-- Entries supplied follows --
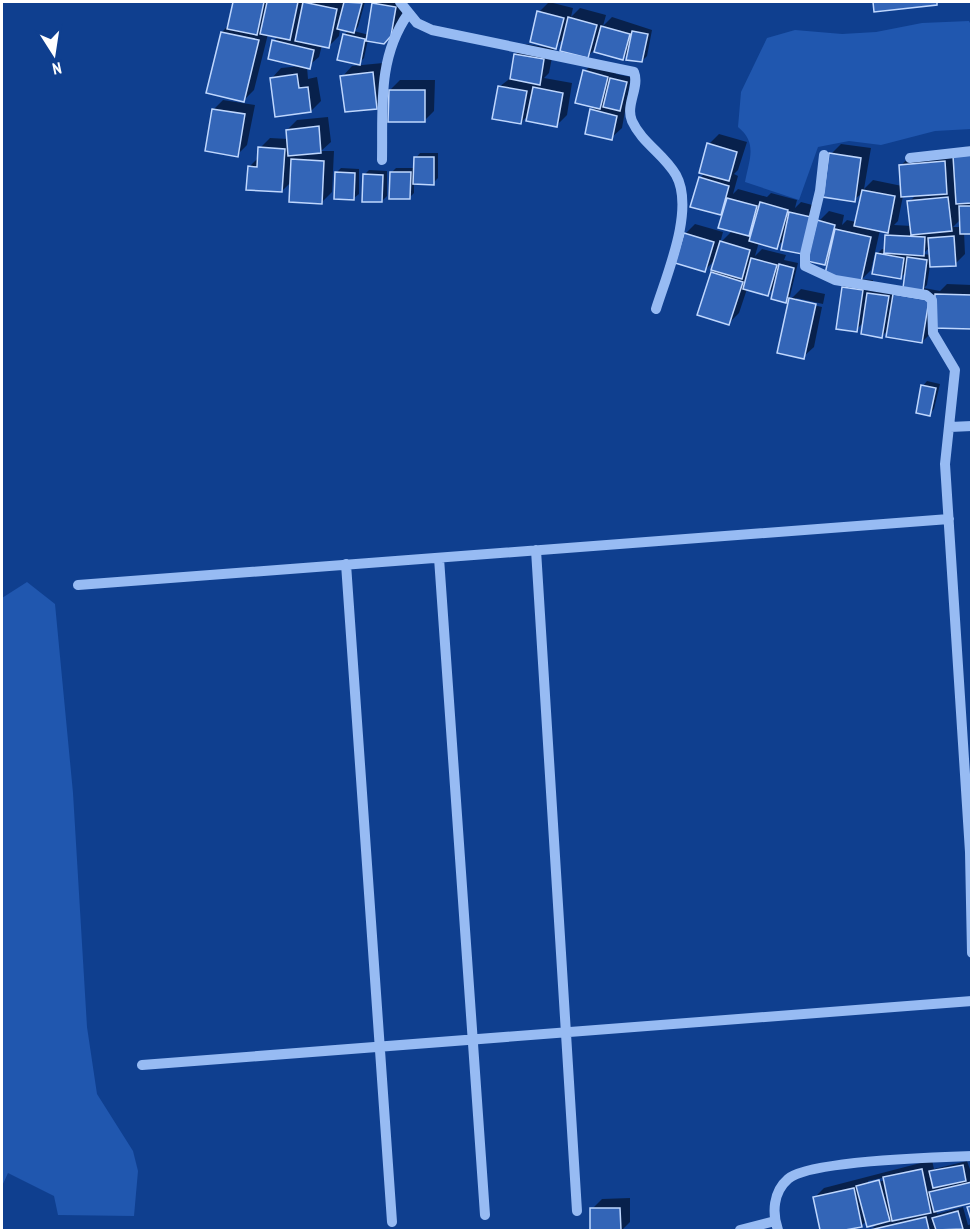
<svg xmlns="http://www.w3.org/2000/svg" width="973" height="1232" font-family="'PT Sans Narrow',sans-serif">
	<rect width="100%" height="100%" fill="#0f3f8f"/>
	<!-- green -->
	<path fill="#2057af" d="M969,21L972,27L971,129L935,131L881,145L849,141L818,147L799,200L745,182C749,160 758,143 738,127L741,92L767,38L795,30L842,34L876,32L922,23Z
		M27,582L55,604L73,793L87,1027L97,1094L133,1151L138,1171L134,1216L58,1215L54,1196L8,1173L2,1186V598Z"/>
	<!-- shadow -->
	<path fill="#0007" fill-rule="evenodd" d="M234,2H365L358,27L354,31L369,35L376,2H404L401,24L394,32L368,40L364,58L359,63L344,35L349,31L340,29L339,36L329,46L322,45L319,57L307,67L308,79L317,77L321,101L311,111L271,79L281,68L301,66L274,41L279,36L268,34L254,90L244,100L222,32L230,24Z
		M549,2L573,8L571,17L580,8L606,15L603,26L612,17L652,30L647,56L642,61L630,51L623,58L594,50L588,56L565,38L554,47L549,73L544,78L572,83L567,115L557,125L529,114L521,123L499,87L512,77L516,54L526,44L551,48L539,12Z
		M875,2H938L876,10Z
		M595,61L617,67L616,74L631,77L622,128L611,138L592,110L596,106L585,71Z
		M383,63L387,97L377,107L342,77L352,66Z
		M400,80H435L434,111L424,121L390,90Z
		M223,100L255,105L247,145L237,155L213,110Z
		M328,117L331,142L321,151H334L332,192L322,202L292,181L282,191L249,167L259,157L260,148L270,138L288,139L287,130L297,120Z
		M719,134L747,142L738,170L734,174L738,176L733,194L738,189L767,197L771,193L797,200L795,208L801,202L820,207L816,224L829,211L844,215L842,225L847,220L856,222L863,192L854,200L831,154L841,144L871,148L864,189L873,180L902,186L900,166L911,156L972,146V232H964L965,254L955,264L930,266L927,285L924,288L940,291L947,284L972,285V328L933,326L932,332L922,342L889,329L882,336L864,322L856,330L843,287L852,278L830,258L824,264L785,239L777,247L759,242L755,256L762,249L786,255L784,260L798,263L790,296L786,301L775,287L768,294L747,289L739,313L729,323L712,273L716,259L705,270L685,234L695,224L723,232L720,243L733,230L725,208L720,214L700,178L705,173L709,144ZM916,195L909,202L912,226L894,225L898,221L903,196ZM961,219V227H953ZM754,228L752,238L747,236ZM880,230L890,232L887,235L886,250L882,249L875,256L900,278L907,271L905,285L897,293L871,291L873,280L862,279L871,270ZM930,247L931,255L923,254Z
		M420,153H438V178L433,183H414V193L409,198L392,172L396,168H415L416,158Z
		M341,168L359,169V194L354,198L336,173Z
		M369,170L387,171V196L382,201L364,175Z
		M801,289L825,294L823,304L796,298V301L822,307L814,347L803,357L791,299Z
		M927,381L940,384L934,409L929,414L923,386Z
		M932,1160L934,1169L967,1161L972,1175V1201L936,1209L937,1214L963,1207L968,1225L972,1224V1230H871L879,1222L867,1220L862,1225L821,1230L814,1198L824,1188ZM886,1177L887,1180L868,1184V1181Z
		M630,1198V1222L622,1230H592V1209L602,1199Z"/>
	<!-- building -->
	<path fill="#3365b7" stroke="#bfd7fe" stroke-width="1.5" d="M233,2H264L257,35L227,29Z
		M267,2H298L290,40L260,34Z
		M303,2L337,9L329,48L295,41Z
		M344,2L362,3L354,33L337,29Z
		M873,2H937V5L874,12Z
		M372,3L396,7L391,36L384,44L366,41Z
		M537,11L564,18L556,49L530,42Z
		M568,17L597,25L588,58L560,51Z
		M601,26L630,34L623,60L594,52Z
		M632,31L648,34L642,62L626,60Z
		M221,32L259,40L244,102L206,93Z
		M343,34L365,39L360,65L337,60Z
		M272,40L314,50L310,69L268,59Z
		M514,54L544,59L540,85L510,79Z
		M583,70L608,77L600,109L575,103Z
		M373,72L377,109L345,112L340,76Z
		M297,74L299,88L308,87L311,112L275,117L270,78Z
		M610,78L627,82L620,111L603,107Z
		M498,86L527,91L521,124L492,119Z
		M533,87L563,93L557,127L526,121Z
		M389,90H425V122H388Z
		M212,109L245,114L238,157L205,151Z
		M590,109L617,116L612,140L585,134Z
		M319,126L321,153L288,156L286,130Z
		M707,143L737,152L729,181L699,173Z
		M258,147L285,149L282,192L246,190L248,166L257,167Z
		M829,153L861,158L855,202L823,197Z
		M972,155V203L956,204L953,156Z
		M414,157H434V185L413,184Z
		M291,159L324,161L322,204L289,202Z
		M945,161L947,194L901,197L899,165Z
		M335,172L355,173L354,200L334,199Z
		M390,172H411L410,199H389Z
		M363,174L383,175L382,202H362Z
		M699,177L729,186L721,215L690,207Z
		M862,190L895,196L888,233L854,226Z
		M948,197L952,231L911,235L907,201Z
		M727,198L757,206L749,236L718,228Z
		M760,202L788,210L777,249L749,241Z
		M959,206H972V234H960Z
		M789,212L811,217L802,254L781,250Z
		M817,220L835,225L825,265L807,261Z
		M835,229L871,237L861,282L825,274Z
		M684,233L714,242L705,272L675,263Z
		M885,235L925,237L924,256L884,253Z
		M954,236L956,266L930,267L928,238Z
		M720,241L750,250L742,279L711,270Z
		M876,253L904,258L901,279L872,274Z
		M907,257L927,260L923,291L903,288Z
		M751,258L777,265L768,296L743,289Z
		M779,264L794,268L786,303L771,299Z
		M711,272L743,282L729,325L697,315Z
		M842,287L863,290L857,332L836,329Z
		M867,293L889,296L882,338L861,334Z
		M893,294L929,300L922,343L886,337Z
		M935,294L972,295V329L933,328Z
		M789,298L816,304L804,359L777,353Z
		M921,385L936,388L930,416L916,413Z
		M963,1165L966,1181L933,1188L929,1171Z
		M922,1169L931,1213L892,1221L883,1177Z
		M879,1180L890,1221L867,1227L856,1186Z
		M972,1182V1203L934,1212L929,1192Z
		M854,1188L862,1227L845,1230H820L813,1197Z
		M972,1206V1223L967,1207Z
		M590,1208H620L621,1230H590Z
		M958,1211L963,1229L936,1230L932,1218Z
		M926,1217L929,1230H870Z"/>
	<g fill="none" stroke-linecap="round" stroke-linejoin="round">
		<!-- minor -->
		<path stroke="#97bbf3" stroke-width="10" d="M400,2L417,23L432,30L634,72C640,87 625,105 632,121C642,143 664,154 676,175C695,209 667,274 656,309
			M824,155L820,191L805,254V266L835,280L926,295L932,300L933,333L955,370L945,464L970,852L972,953
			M910,158L972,151
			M382,160C383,109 377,58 408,14
			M950,427L972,426
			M536,550L577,1211
			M439,558L485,1215
			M346,564L392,1222
			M78,585L949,519
			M142,1065L972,1001
			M740,1230L775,1221
			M778,1230C772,1213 773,1192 788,1179C808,1161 939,1157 972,1156"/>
	</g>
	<!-- border -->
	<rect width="973" height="1232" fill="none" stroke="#ffffff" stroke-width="6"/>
	<!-- north arrow -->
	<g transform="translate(54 54) rotate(168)" stroke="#0f3f8f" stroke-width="4.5" paint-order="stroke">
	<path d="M0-4.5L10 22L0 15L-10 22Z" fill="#ffffff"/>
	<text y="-9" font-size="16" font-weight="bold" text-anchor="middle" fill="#ffffff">N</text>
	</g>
</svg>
-- Entries supplied concluded --
• Task objective: Give back each entry verbatim but drop its pictures.

• Expected answer:
<svg xmlns="http://www.w3.org/2000/svg" width="973" height="1232" font-family="'PT Sans Narrow',sans-serif">
	<rect width="100%" height="100%" fill="#0f3f8f"/>
	<!-- green -->
	<path fill="#2057af" d="M969,21L972,27L971,129L935,131L881,145L849,141L818,147L799,200L745,182C749,160 758,143 738,127L741,92L767,38L795,30L842,34L876,32L922,23Z
		M27,582L55,604L73,793L87,1027L97,1094L133,1151L138,1171L134,1216L58,1215L54,1196L8,1173L2,1186V598Z"/>
	<!-- shadow -->
	<path fill="#0007" fill-rule="evenodd" d="M234,2H365L358,27L354,31L369,35L376,2H404L401,24L394,32L368,40L364,58L359,63L344,35L349,31L340,29L339,36L329,46L322,45L319,57L307,67L308,79L317,77L321,101L311,111L271,79L281,68L301,66L274,41L279,36L268,34L254,90L244,100L222,32L230,24Z
		M549,2L573,8L571,17L580,8L606,15L603,26L612,17L652,30L647,56L642,61L630,51L623,58L594,50L588,56L565,38L554,47L549,73L544,78L572,83L567,115L557,125L529,114L521,123L499,87L512,77L516,54L526,44L551,48L539,12Z
		M875,2H938L876,10Z
		M595,61L617,67L616,74L631,77L622,128L611,138L592,110L596,106L585,71Z
		M383,63L387,97L377,107L342,77L352,66Z
		M400,80H435L434,111L424,121L390,90Z
		M223,100L255,105L247,145L237,155L213,110Z
		M328,117L331,142L321,151H334L332,192L322,202L292,181L282,191L249,167L259,157L260,148L270,138L288,139L287,130L297,120Z
		M719,134L747,142L738,170L734,174L738,176L733,194L738,189L767,197L771,193L797,200L795,208L801,202L820,207L816,224L829,211L844,215L842,225L847,220L856,222L863,192L854,200L831,154L841,144L871,148L864,189L873,180L902,186L900,166L911,156L972,146V232H964L965,254L955,264L930,266L927,285L924,288L940,291L947,284L972,285V328L933,326L932,332L922,342L889,329L882,336L864,322L856,330L843,287L852,278L830,258L824,264L785,239L777,247L759,242L755,256L762,249L786,255L784,260L798,263L790,296L786,301L775,287L768,294L747,289L739,313L729,323L712,273L716,259L705,270L685,234L695,224L723,232L720,243L733,230L725,208L720,214L700,178L705,173L709,144ZM916,195L909,202L912,226L894,225L898,221L903,196ZM961,219V227H953ZM754,228L752,238L747,236ZM880,230L890,232L887,235L886,250L882,249L875,256L900,278L907,271L905,285L897,293L871,291L873,280L862,279L871,270ZM930,247L931,255L923,254Z
		M420,153H438V178L433,183H414V193L409,198L392,172L396,168H415L416,158Z
		M341,168L359,169V194L354,198L336,173Z
		M369,170L387,171V196L382,201L364,175Z
		M801,289L825,294L823,304L796,298V301L822,307L814,347L803,357L791,299Z
		M927,381L940,384L934,409L929,414L923,386Z
		M932,1160L934,1169L967,1161L972,1175V1201L936,1209L937,1214L963,1207L968,1225L972,1224V1230H871L879,1222L867,1220L862,1225L821,1230L814,1198L824,1188ZM886,1177L887,1180L868,1184V1181Z
		M630,1198V1222L622,1230H592V1209L602,1199Z"/>
	<!-- building -->
	<path fill="#3365b7" stroke="#bfd7fe" stroke-width="1.5" d="M233,2H264L257,35L227,29Z
		M267,2H298L290,40L260,34Z
		M303,2L337,9L329,48L295,41Z
		M344,2L362,3L354,33L337,29Z
		M873,2H937V5L874,12Z
		M372,3L396,7L391,36L384,44L366,41Z
		M537,11L564,18L556,49L530,42Z
		M568,17L597,25L588,58L560,51Z
		M601,26L630,34L623,60L594,52Z
		M632,31L648,34L642,62L626,60Z
		M221,32L259,40L244,102L206,93Z
		M343,34L365,39L360,65L337,60Z
		M272,40L314,50L310,69L268,59Z
		M514,54L544,59L540,85L510,79Z
		M583,70L608,77L600,109L575,103Z
		M373,72L377,109L345,112L340,76Z
		M297,74L299,88L308,87L311,112L275,117L270,78Z
		M610,78L627,82L620,111L603,107Z
		M498,86L527,91L521,124L492,119Z
		M533,87L563,93L557,127L526,121Z
		M389,90H425V122H388Z
		M212,109L245,114L238,157L205,151Z
		M590,109L617,116L612,140L585,134Z
		M319,126L321,153L288,156L286,130Z
		M707,143L737,152L729,181L699,173Z
		M258,147L285,149L282,192L246,190L248,166L257,167Z
		M829,153L861,158L855,202L823,197Z
		M972,155V203L956,204L953,156Z
		M414,157H434V185L413,184Z
		M291,159L324,161L322,204L289,202Z
		M945,161L947,194L901,197L899,165Z
		M335,172L355,173L354,200L334,199Z
		M390,172H411L410,199H389Z
		M363,174L383,175L382,202H362Z
		M699,177L729,186L721,215L690,207Z
		M862,190L895,196L888,233L854,226Z
		M948,197L952,231L911,235L907,201Z
		M727,198L757,206L749,236L718,228Z
		M760,202L788,210L777,249L749,241Z
		M959,206H972V234H960Z
		M789,212L811,217L802,254L781,250Z
		M817,220L835,225L825,265L807,261Z
		M835,229L871,237L861,282L825,274Z
		M684,233L714,242L705,272L675,263Z
		M885,235L925,237L924,256L884,253Z
		M954,236L956,266L930,267L928,238Z
		M720,241L750,250L742,279L711,270Z
		M876,253L904,258L901,279L872,274Z
		M907,257L927,260L923,291L903,288Z
		M751,258L777,265L768,296L743,289Z
		M779,264L794,268L786,303L771,299Z
		M711,272L743,282L729,325L697,315Z
		M842,287L863,290L857,332L836,329Z
		M867,293L889,296L882,338L861,334Z
		M893,294L929,300L922,343L886,337Z
		M935,294L972,295V329L933,328Z
		M789,298L816,304L804,359L777,353Z
		M921,385L936,388L930,416L916,413Z
		M963,1165L966,1181L933,1188L929,1171Z
		M922,1169L931,1213L892,1221L883,1177Z
		M879,1180L890,1221L867,1227L856,1186Z
		M972,1182V1203L934,1212L929,1192Z
		M854,1188L862,1227L845,1230H820L813,1197Z
		M972,1206V1223L967,1207Z
		M590,1208H620L621,1230H590Z
		M958,1211L963,1229L936,1230L932,1218Z
		M926,1217L929,1230H870Z"/>
	<g fill="none" stroke-linecap="round" stroke-linejoin="round">
		<!-- minor -->
		<path stroke="#97bbf3" stroke-width="10" d="M400,2L417,23L432,30L634,72C640,87 625,105 632,121C642,143 664,154 676,175C695,209 667,274 656,309
			M824,155L820,191L805,254V266L835,280L926,295L932,300L933,333L955,370L945,464L970,852L972,953
			M910,158L972,151
			M382,160C383,109 377,58 408,14
			M950,427L972,426
			M536,550L577,1211
			M439,558L485,1215
			M346,564L392,1222
			M78,585L949,519
			M142,1065L972,1001
			M740,1230L775,1221
			M778,1230C772,1213 773,1192 788,1179C808,1161 939,1157 972,1156"/>
	</g>
	<!-- border -->
	<rect width="973" height="1232" fill="none" stroke="#ffffff" stroke-width="6"/>
	<!-- north arrow -->
	<g transform="translate(54 54) rotate(168)" stroke="#0f3f8f" stroke-width="4.5" paint-order="stroke">
	<path d="M0-4.5L10 22L0 15L-10 22Z" fill="#ffffff"/>
	<text y="-9" font-size="16" font-weight="bold" text-anchor="middle" fill="#ffffff">N</text>
	</g>
</svg>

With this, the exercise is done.